Opinión

Autor: Augusto Hernández

12:09 pm
28
Feb
2011

Mi participación en una huelga de hambre debió pasarle desapercibida al niño Hugo Chávez, quien para entonces tenía 8 años de edad. En cuanto a Tarek El Aissami, tal vez no había nacido. El evento tuvo lugar en el auditorio de Humanidades de la UCV y el año era 1962.

La fulana huelga de hambre estudiantil a favor de los presos políticos durante el gobierno de Betancourt duró 10 días y combinó voluntarios de la Juventud Comunista, el MIR y Vanguardia Juvenil Urredista, a la que yo pertenecía. Desde luego, no tuvo eco en los medios de comunicación ni trascendió ante la OEA o los organismos de derechos humanos que para la época, si acaso existían, no se involucraban en tales vainas.

Lo que tampoco ocurrió fue que nos visitara el ministro del Interior, pues de haberlo hecho sería para encarcelarnos, cosa que luego le aconteció a participantes como Juvencio Pulgar. A la postre, nadie acudió a negociar con nosotros ni a mostrar preocupación.

Ahora, por lo visto, las cosas son muy distintas y este régimen “dictatorial” no es tan fiero como lo pintan. No califico de mentiroso a nadie, pero tras 10 días sin comer, los huelguistas de aquella época salimos tan debilitados que algunos días más nos habrían causado serios daños, pero es posible que no estuviésemos tan bien nutridos como los jóvenes de ahora.

En todo caso, intento entender lo ocurrido con los protestatarios de la alta sociedad civil para aplicar dicha experiencia a metas revolucionarias, que pudieran ser más apreciadas por las autoridades nacionales.

Así pues estoy considerando seriamente declararme en huelga de hambre para lograr que, al menos en Nueva Esparta, la dirigencia del Psuv sea elegida directamente por la base. De paso, incluiré otra petición para que los candidatos a cargos de elección no sigan siendo impuestos desde arriba por el método del dedo.

A título personal, solicitaré que me den la fórmula para que el IVSS me incluya en sus listados, pues mi cédula no aparece y no hallo quien me brinde explicaciones.
Finalmente, como ñapa, le pediría a Chávez que visite Margarita con más frecuencia, aunque sea para comerse un buen sancocho e’ pescao.

**Tareas por hacer:**
a) Contesta con base en la columna:
(i) ¿En qué auditorio se hizo la huelga de hambre de 1962?
(ii) ¿Cuántos días duró esa huelga?
(iii) ¿A qué organización pertenecía quien escribe?
b) Transcribe, por favor, todo lo que va en la columna desde "A título personal, solicitaré" hasta "me brinde explicaciones.".

(Entradas del conjunto de datos)
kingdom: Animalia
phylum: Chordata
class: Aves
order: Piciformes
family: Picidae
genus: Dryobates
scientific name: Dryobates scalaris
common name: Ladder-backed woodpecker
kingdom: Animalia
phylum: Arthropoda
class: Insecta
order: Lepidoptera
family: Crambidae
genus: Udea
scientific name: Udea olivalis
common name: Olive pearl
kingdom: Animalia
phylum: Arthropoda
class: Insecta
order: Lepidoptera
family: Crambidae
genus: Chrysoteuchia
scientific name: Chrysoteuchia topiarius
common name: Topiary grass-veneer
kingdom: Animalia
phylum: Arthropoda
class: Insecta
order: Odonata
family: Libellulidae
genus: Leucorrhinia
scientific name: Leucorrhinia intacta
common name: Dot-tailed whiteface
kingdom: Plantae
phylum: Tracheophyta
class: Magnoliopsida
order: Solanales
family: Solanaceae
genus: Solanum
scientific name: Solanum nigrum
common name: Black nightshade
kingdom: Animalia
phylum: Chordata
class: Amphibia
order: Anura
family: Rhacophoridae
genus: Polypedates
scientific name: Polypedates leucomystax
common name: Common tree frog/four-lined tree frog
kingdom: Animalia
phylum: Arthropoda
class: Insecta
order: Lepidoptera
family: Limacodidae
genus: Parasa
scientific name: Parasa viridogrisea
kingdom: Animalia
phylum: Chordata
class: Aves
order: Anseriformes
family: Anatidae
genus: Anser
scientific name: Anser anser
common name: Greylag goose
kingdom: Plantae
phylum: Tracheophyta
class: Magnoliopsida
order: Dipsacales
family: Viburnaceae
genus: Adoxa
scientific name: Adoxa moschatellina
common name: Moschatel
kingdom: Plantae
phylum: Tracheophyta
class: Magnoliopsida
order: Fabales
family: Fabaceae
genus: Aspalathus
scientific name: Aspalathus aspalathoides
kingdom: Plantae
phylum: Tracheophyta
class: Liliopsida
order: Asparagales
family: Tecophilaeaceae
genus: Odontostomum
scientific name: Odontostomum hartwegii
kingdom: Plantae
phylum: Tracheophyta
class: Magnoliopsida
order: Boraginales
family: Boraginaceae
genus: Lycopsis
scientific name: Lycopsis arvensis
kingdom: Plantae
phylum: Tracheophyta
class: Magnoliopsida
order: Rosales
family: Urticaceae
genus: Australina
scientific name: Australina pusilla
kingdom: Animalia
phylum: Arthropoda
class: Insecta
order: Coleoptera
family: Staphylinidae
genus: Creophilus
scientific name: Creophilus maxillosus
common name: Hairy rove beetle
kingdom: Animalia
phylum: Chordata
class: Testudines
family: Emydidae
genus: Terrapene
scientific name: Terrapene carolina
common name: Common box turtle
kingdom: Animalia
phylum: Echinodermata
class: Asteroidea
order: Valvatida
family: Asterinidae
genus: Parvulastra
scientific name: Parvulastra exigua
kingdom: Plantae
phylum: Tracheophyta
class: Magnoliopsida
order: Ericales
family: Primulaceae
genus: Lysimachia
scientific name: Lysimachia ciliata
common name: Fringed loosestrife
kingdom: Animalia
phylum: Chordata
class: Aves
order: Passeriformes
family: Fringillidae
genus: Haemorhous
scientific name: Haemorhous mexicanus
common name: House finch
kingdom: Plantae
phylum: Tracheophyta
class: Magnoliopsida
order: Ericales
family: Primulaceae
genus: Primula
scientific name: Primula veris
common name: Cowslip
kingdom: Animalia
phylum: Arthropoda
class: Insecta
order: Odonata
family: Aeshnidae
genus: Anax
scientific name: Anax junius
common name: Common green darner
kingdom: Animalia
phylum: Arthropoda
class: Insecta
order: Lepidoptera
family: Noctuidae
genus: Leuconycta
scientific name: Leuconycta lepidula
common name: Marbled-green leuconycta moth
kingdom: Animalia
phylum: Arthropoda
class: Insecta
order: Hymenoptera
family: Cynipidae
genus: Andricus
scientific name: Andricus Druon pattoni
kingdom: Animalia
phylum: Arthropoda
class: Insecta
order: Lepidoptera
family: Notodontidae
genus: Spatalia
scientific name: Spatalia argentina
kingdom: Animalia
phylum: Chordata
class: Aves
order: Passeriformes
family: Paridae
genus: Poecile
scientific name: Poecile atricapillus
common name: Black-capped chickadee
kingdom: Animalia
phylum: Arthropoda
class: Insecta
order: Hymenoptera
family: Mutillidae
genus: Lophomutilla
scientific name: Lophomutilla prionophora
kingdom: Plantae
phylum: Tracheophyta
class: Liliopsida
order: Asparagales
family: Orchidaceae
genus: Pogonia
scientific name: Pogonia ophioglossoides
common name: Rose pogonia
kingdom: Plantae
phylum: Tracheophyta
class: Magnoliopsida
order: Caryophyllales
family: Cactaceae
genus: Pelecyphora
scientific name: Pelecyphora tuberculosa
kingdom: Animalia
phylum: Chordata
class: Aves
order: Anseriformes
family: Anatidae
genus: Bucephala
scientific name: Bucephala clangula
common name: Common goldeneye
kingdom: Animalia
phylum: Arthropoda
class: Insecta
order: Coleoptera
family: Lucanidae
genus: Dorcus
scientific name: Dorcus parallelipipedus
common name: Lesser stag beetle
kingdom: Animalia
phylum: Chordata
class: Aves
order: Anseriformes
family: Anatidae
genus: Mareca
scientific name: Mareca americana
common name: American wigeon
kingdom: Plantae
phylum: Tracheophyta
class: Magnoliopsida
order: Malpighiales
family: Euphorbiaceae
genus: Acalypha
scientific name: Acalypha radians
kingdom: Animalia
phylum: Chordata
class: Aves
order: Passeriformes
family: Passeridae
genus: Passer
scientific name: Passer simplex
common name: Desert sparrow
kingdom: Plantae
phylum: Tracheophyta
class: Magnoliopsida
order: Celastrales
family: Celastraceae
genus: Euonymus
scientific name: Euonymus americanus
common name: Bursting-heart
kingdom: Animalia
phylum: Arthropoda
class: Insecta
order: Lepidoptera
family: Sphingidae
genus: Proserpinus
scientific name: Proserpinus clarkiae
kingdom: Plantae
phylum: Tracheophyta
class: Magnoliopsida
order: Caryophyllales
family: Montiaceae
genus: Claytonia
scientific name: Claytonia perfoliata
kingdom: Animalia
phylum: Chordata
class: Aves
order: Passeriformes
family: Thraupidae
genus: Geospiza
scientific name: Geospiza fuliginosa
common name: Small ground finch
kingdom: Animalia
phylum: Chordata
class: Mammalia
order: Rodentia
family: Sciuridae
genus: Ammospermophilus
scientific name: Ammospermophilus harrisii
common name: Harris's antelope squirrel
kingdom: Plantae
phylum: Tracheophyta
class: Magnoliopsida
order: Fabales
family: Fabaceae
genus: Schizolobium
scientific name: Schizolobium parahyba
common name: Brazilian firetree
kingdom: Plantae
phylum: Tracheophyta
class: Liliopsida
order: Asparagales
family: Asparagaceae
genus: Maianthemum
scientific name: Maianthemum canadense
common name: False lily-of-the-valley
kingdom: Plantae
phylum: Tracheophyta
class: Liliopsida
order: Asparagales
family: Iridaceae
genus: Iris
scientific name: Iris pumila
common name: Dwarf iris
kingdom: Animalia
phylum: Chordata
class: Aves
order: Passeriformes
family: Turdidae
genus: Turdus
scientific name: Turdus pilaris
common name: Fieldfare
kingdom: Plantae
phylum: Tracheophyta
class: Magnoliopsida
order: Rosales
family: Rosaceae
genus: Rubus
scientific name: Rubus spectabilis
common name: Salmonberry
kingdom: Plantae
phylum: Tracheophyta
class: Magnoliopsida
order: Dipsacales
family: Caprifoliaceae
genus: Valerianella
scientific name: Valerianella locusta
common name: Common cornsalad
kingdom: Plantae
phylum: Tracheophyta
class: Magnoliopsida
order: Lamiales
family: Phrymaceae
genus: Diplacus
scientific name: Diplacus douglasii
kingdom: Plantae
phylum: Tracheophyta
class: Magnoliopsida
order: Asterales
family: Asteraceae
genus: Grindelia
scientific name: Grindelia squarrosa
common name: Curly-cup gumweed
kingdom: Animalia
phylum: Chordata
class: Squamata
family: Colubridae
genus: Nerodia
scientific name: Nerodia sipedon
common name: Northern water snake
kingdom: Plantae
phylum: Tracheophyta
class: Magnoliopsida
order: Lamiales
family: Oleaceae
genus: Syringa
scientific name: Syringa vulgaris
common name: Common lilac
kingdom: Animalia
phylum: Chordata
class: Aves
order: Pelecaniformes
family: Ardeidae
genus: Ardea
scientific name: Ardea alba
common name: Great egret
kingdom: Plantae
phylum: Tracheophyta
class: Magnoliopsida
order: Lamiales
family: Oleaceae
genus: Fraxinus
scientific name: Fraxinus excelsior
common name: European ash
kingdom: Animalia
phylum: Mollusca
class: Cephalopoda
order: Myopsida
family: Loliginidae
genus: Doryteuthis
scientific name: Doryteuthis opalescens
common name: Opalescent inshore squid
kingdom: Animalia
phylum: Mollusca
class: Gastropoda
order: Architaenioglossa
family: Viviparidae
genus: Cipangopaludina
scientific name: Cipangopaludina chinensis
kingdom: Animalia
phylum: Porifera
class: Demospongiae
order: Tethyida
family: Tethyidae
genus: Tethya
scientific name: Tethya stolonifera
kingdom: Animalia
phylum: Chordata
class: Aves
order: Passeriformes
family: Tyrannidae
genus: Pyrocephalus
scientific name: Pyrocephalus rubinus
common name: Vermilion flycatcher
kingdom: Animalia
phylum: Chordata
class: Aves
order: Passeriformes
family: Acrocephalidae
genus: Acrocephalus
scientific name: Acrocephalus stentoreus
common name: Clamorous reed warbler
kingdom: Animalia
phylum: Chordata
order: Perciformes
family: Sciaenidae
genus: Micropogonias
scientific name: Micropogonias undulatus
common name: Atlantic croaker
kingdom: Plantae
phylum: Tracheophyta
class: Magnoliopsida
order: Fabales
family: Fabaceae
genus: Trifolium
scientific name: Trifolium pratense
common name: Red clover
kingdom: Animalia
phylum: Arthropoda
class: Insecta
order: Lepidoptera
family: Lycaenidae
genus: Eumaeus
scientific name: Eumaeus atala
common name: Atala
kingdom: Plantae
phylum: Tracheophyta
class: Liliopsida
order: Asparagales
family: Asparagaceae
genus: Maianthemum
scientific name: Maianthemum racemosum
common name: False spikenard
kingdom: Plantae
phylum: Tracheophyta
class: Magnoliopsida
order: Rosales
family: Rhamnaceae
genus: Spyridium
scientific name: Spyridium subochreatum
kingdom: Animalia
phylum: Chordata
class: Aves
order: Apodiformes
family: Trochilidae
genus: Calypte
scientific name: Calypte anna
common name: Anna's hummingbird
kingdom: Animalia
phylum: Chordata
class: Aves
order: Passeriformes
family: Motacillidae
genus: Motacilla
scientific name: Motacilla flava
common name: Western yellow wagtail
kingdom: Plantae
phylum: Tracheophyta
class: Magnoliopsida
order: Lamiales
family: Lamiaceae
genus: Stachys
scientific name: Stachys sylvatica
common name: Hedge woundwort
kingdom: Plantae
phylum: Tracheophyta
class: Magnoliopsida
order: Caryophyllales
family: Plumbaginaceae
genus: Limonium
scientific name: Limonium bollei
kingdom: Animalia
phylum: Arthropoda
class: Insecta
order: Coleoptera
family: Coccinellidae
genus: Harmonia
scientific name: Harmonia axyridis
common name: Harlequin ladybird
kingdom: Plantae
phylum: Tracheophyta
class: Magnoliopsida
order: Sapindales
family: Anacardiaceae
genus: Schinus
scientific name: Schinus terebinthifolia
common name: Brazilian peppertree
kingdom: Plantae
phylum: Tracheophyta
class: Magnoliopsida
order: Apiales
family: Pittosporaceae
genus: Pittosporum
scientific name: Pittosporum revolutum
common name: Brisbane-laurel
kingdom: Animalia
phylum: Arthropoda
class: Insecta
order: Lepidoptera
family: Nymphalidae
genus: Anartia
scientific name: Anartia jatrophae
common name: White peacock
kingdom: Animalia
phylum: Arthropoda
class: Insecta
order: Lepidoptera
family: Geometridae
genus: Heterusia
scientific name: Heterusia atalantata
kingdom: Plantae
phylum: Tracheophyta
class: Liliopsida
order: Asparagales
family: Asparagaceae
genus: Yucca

**Resultados en orden:**
a)
(i) En el auditorio de Humanidades de la UCV.
(ii) 10 días.
(iii) A Vanguardia Juvenil Urredista.

b)
A título personal, solicitaré que me den la fórmula para que el IVSS me incluya en sus listados, pues mi cédula no aparece y no hallo quien me brinde explicaciones.